• [EXERCISE INSTRUCTIONS]
In your reply, repeat the full listing exactly and leave each picture out.

• [PROVIDED DATA]
========================================================================
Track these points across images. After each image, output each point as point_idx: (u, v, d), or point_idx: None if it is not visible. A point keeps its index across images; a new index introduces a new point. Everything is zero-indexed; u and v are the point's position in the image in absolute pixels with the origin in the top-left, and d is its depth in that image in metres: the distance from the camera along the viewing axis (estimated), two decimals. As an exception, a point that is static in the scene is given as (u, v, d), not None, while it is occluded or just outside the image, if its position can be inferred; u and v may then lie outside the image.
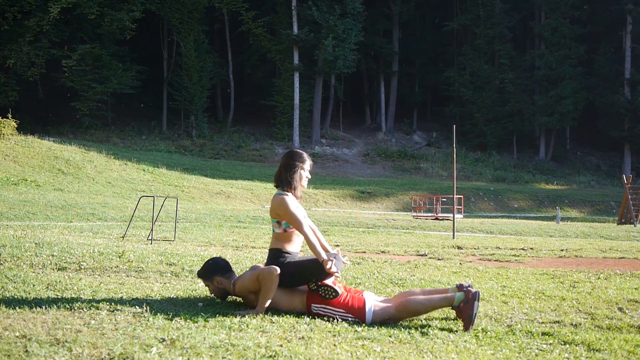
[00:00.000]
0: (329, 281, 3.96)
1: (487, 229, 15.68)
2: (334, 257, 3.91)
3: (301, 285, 4.04)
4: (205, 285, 4.23)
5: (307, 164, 4.24)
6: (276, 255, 4.05)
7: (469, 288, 3.87)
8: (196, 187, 24.95)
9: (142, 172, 25.84)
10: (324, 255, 3.90)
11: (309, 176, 4.29)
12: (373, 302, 3.95)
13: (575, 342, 3.50)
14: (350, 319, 3.88)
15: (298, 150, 4.29)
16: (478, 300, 3.79)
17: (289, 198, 4.08)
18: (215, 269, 4.13)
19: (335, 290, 3.91)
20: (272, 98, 40.38)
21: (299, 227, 4.00)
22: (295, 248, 4.13)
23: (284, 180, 4.15)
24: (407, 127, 45.71)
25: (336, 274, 3.86)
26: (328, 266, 3.82)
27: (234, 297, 4.42)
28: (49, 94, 36.00)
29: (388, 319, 3.91)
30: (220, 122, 42.09)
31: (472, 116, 42.87)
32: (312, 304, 3.96)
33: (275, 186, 4.22)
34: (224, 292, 4.14)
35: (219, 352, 2.88)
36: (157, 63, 40.53)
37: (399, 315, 3.92)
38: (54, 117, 34.99)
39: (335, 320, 3.85)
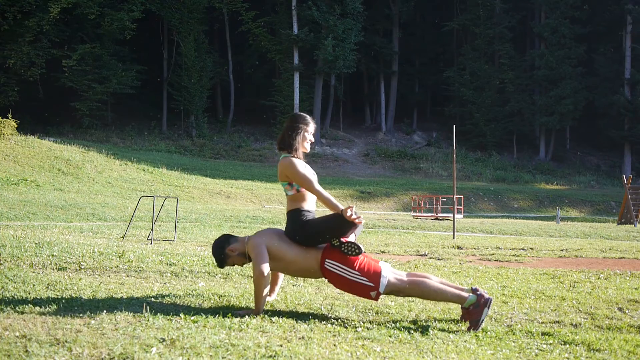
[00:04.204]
0: (352, 239, 3.95)
1: (487, 229, 15.68)
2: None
3: (323, 244, 4.01)
4: (232, 265, 4.16)
5: (311, 126, 4.21)
6: (296, 215, 4.03)
7: (482, 294, 3.87)
8: (196, 187, 24.95)
9: (142, 172, 25.84)
10: (341, 206, 3.88)
11: (312, 139, 4.25)
12: (389, 272, 3.95)
13: (575, 342, 3.50)
14: (364, 282, 3.88)
15: (302, 113, 4.28)
16: (489, 307, 3.79)
17: (296, 159, 4.08)
18: (221, 246, 4.08)
19: (359, 247, 3.89)
20: (272, 98, 40.37)
21: (309, 186, 4.00)
22: (312, 206, 4.12)
23: (287, 143, 4.14)
24: (407, 127, 45.70)
25: (357, 221, 3.82)
26: (349, 214, 3.80)
27: (232, 296, 4.42)
28: (49, 94, 35.98)
29: (398, 292, 3.93)
30: (220, 122, 42.08)
31: (472, 116, 42.87)
32: (327, 259, 3.93)
33: (279, 149, 4.19)
34: (243, 255, 4.07)
35: (219, 352, 2.88)
36: (157, 63, 40.53)
37: (409, 292, 3.93)
38: (54, 117, 34.97)
39: (347, 280, 3.88)
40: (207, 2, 39.05)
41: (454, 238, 11.80)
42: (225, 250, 4.06)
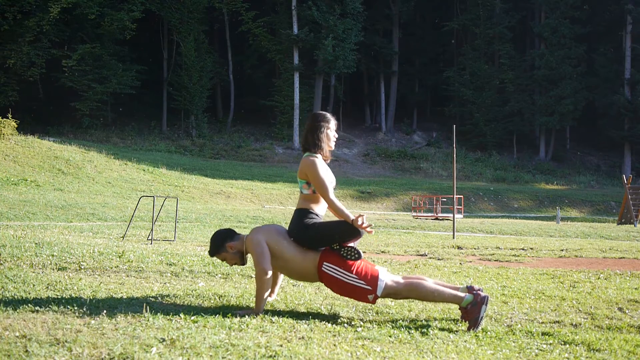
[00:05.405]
0: (352, 244, 3.97)
1: (487, 229, 15.68)
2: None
3: (323, 247, 4.01)
4: (222, 260, 4.15)
5: (332, 123, 4.23)
6: (303, 214, 4.04)
7: (478, 291, 3.88)
8: (196, 187, 24.95)
9: (142, 172, 25.84)
10: (351, 216, 3.89)
11: (336, 135, 4.27)
12: (386, 275, 3.96)
13: (575, 342, 3.50)
14: (362, 285, 3.88)
15: (321, 112, 4.29)
16: (486, 305, 3.80)
17: (319, 161, 4.09)
18: (223, 238, 4.09)
19: (358, 252, 3.90)
20: (272, 98, 40.39)
21: (324, 193, 4.00)
22: (322, 210, 4.13)
23: (311, 143, 4.14)
24: (407, 127, 45.71)
25: (368, 230, 3.85)
26: (360, 222, 3.82)
27: (232, 296, 4.42)
28: (49, 94, 35.99)
29: (394, 294, 3.94)
30: (220, 122, 42.09)
31: (472, 116, 42.88)
32: (324, 262, 3.93)
33: (303, 150, 4.19)
34: (240, 255, 4.08)
35: (219, 352, 2.88)
36: (157, 63, 40.53)
37: (406, 294, 3.94)
38: (54, 117, 34.97)
39: (345, 283, 3.88)
40: (207, 2, 39.05)
41: (454, 238, 11.80)
42: (225, 245, 4.06)
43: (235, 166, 32.55)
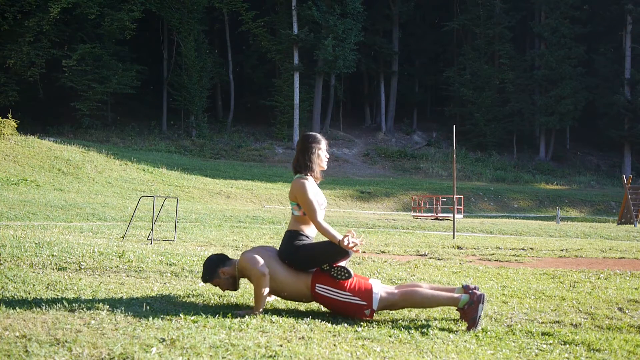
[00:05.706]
0: (342, 263, 3.97)
1: (487, 229, 15.67)
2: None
3: (314, 268, 4.03)
4: (215, 286, 4.18)
5: (323, 143, 4.24)
6: (293, 236, 4.05)
7: (474, 290, 3.88)
8: (196, 187, 24.95)
9: (142, 172, 25.84)
10: (339, 236, 3.90)
11: (328, 155, 4.28)
12: (380, 288, 3.97)
13: (575, 342, 3.50)
14: (357, 302, 3.89)
15: (311, 133, 4.30)
16: (483, 303, 3.81)
17: (309, 183, 4.09)
18: (216, 264, 4.11)
19: (348, 272, 3.91)
20: (272, 98, 40.40)
21: (312, 215, 4.00)
22: (313, 232, 4.14)
23: (302, 165, 4.15)
24: (407, 127, 45.71)
25: (355, 249, 3.86)
26: (346, 242, 3.83)
27: (232, 296, 4.42)
28: (49, 94, 35.99)
29: (391, 306, 3.95)
30: (220, 122, 42.09)
31: (472, 116, 42.86)
32: (317, 284, 3.95)
33: (294, 172, 4.20)
34: (233, 280, 4.10)
35: (219, 352, 2.88)
36: (157, 63, 40.54)
37: (403, 304, 3.95)
38: (54, 117, 34.98)
39: (340, 302, 3.89)
40: (207, 2, 39.06)
41: (454, 238, 11.80)
42: (218, 270, 4.08)
43: (235, 166, 32.55)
========================================================================
• [OUTPUT OF THE TASK]
Track these points across images. After each image, output each point as point_idx: (u, v, d), or point_idx: None if it is not visible. A point keeps its index across images; a new index introduces a new point. Everything is zero-indexed; u and v are the point's position in the image in absolute pixels with the origin in the top-left, and d is its depth in that image in metres: the distance from the camera along the viewing axis (estimated), two decimals. As an exception, a point that is static in the scene is given as (u, v, d), not None, while it is occluded or just outside the image, if its position can be inferred; u and v may then lie outside the image.
[00:00.000]
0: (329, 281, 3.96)
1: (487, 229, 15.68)
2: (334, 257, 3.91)
3: (301, 285, 4.04)
4: (205, 285, 4.23)
5: (307, 164, 4.24)
6: (276, 255, 4.05)
7: (469, 288, 3.87)
8: (196, 187, 24.95)
9: (142, 172, 25.84)
10: (324, 255, 3.90)
11: (309, 176, 4.29)
12: (373, 302, 3.95)
13: (575, 342, 3.50)
14: (350, 319, 3.88)
15: (298, 150, 4.29)
16: (478, 300, 3.79)
17: (289, 198, 4.08)
18: (215, 269, 4.13)
19: (335, 290, 3.91)
20: (272, 98, 40.38)
21: (299, 227, 4.00)
22: (295, 248, 4.13)
23: (284, 180, 4.15)
24: (407, 127, 45.71)
25: (336, 274, 3.86)
26: (328, 266, 3.82)
27: (234, 297, 4.42)
28: (49, 94, 36.00)
29: (388, 319, 3.91)
30: (220, 122, 42.09)
31: (472, 116, 42.87)
32: (312, 304, 3.96)
33: (275, 186, 4.22)
34: (224, 292, 4.14)
35: (219, 352, 2.88)
36: (157, 63, 40.53)
37: (399, 315, 3.92)
38: (54, 117, 34.99)
39: (335, 320, 3.85)
[00:04.204]
0: (352, 239, 3.95)
1: (487, 229, 15.68)
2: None
3: (323, 244, 4.01)
4: (232, 265, 4.16)
5: (311, 126, 4.21)
6: (296, 215, 4.03)
7: (482, 294, 3.87)
8: (196, 187, 24.95)
9: (142, 172, 25.84)
10: (341, 206, 3.88)
11: (312, 139, 4.25)
12: (389, 272, 3.95)
13: (575, 342, 3.50)
14: (364, 282, 3.88)
15: (302, 113, 4.28)
16: (489, 307, 3.79)
17: (296, 159, 4.08)
18: (221, 246, 4.08)
19: (359, 247, 3.89)
20: (272, 98, 40.37)
21: (309, 186, 4.00)
22: (312, 206, 4.12)
23: (287, 143, 4.14)
24: (407, 127, 45.70)
25: (357, 221, 3.82)
26: (349, 214, 3.80)
27: (232, 296, 4.42)
28: (49, 94, 35.98)
29: (398, 292, 3.93)
30: (220, 122, 42.08)
31: (472, 116, 42.87)
32: (327, 259, 3.93)
33: (279, 149, 4.19)
34: (243, 255, 4.07)
35: (219, 352, 2.88)
36: (157, 63, 40.53)
37: (409, 292, 3.93)
38: (54, 117, 34.97)
39: (347, 280, 3.88)
40: (207, 2, 39.05)
41: (454, 238, 11.80)
42: (225, 250, 4.06)
[00:05.405]
0: (352, 244, 3.97)
1: (487, 229, 15.68)
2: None
3: (323, 247, 4.01)
4: (222, 260, 4.15)
5: (332, 123, 4.23)
6: (303, 214, 4.04)
7: (478, 291, 3.88)
8: (196, 187, 24.95)
9: (142, 172, 25.84)
10: (351, 216, 3.89)
11: (336, 135, 4.27)
12: (386, 275, 3.96)
13: (575, 342, 3.50)
14: (362, 285, 3.88)
15: (321, 112, 4.29)
16: (486, 305, 3.80)
17: (319, 161, 4.09)
18: (223, 238, 4.09)
19: (358, 252, 3.90)
20: (272, 98, 40.39)
21: (324, 193, 4.00)
22: (322, 210, 4.13)
23: (311, 143, 4.14)
24: (407, 127, 45.71)
25: (368, 230, 3.85)
26: (360, 222, 3.82)
27: (232, 296, 4.42)
28: (49, 94, 35.99)
29: (394, 294, 3.94)
30: (220, 122, 42.09)
31: (472, 116, 42.88)
32: (324, 262, 3.93)
33: (303, 150, 4.19)
34: (240, 255, 4.08)
35: (219, 352, 2.88)
36: (157, 63, 40.53)
37: (406, 294, 3.94)
38: (54, 117, 34.97)
39: (345, 283, 3.88)
40: (207, 2, 39.05)
41: (454, 238, 11.80)
42: (225, 245, 4.06)
43: (235, 166, 32.55)
[00:05.706]
0: (342, 263, 3.97)
1: (487, 229, 15.67)
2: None
3: (314, 268, 4.03)
4: (215, 286, 4.18)
5: (323, 143, 4.24)
6: (293, 236, 4.05)
7: (474, 290, 3.88)
8: (196, 187, 24.95)
9: (142, 172, 25.84)
10: (339, 236, 3.90)
11: (328, 155, 4.28)
12: (380, 288, 3.97)
13: (575, 342, 3.50)
14: (357, 302, 3.89)
15: (311, 133, 4.30)
16: (483, 303, 3.81)
17: (309, 183, 4.09)
18: (216, 264, 4.11)
19: (348, 272, 3.91)
20: (272, 98, 40.40)
21: (312, 215, 4.00)
22: (313, 232, 4.14)
23: (302, 165, 4.15)
24: (407, 127, 45.71)
25: (355, 249, 3.86)
26: (346, 242, 3.83)
27: (232, 296, 4.42)
28: (49, 94, 35.99)
29: (391, 306, 3.95)
30: (220, 122, 42.09)
31: (472, 116, 42.86)
32: (317, 284, 3.95)
33: (294, 172, 4.20)
34: (233, 280, 4.10)
35: (219, 352, 2.88)
36: (157, 63, 40.54)
37: (403, 304, 3.95)
38: (54, 117, 34.98)
39: (340, 302, 3.89)
40: (207, 2, 39.06)
41: (454, 238, 11.80)
42: (218, 270, 4.08)
43: (235, 166, 32.55)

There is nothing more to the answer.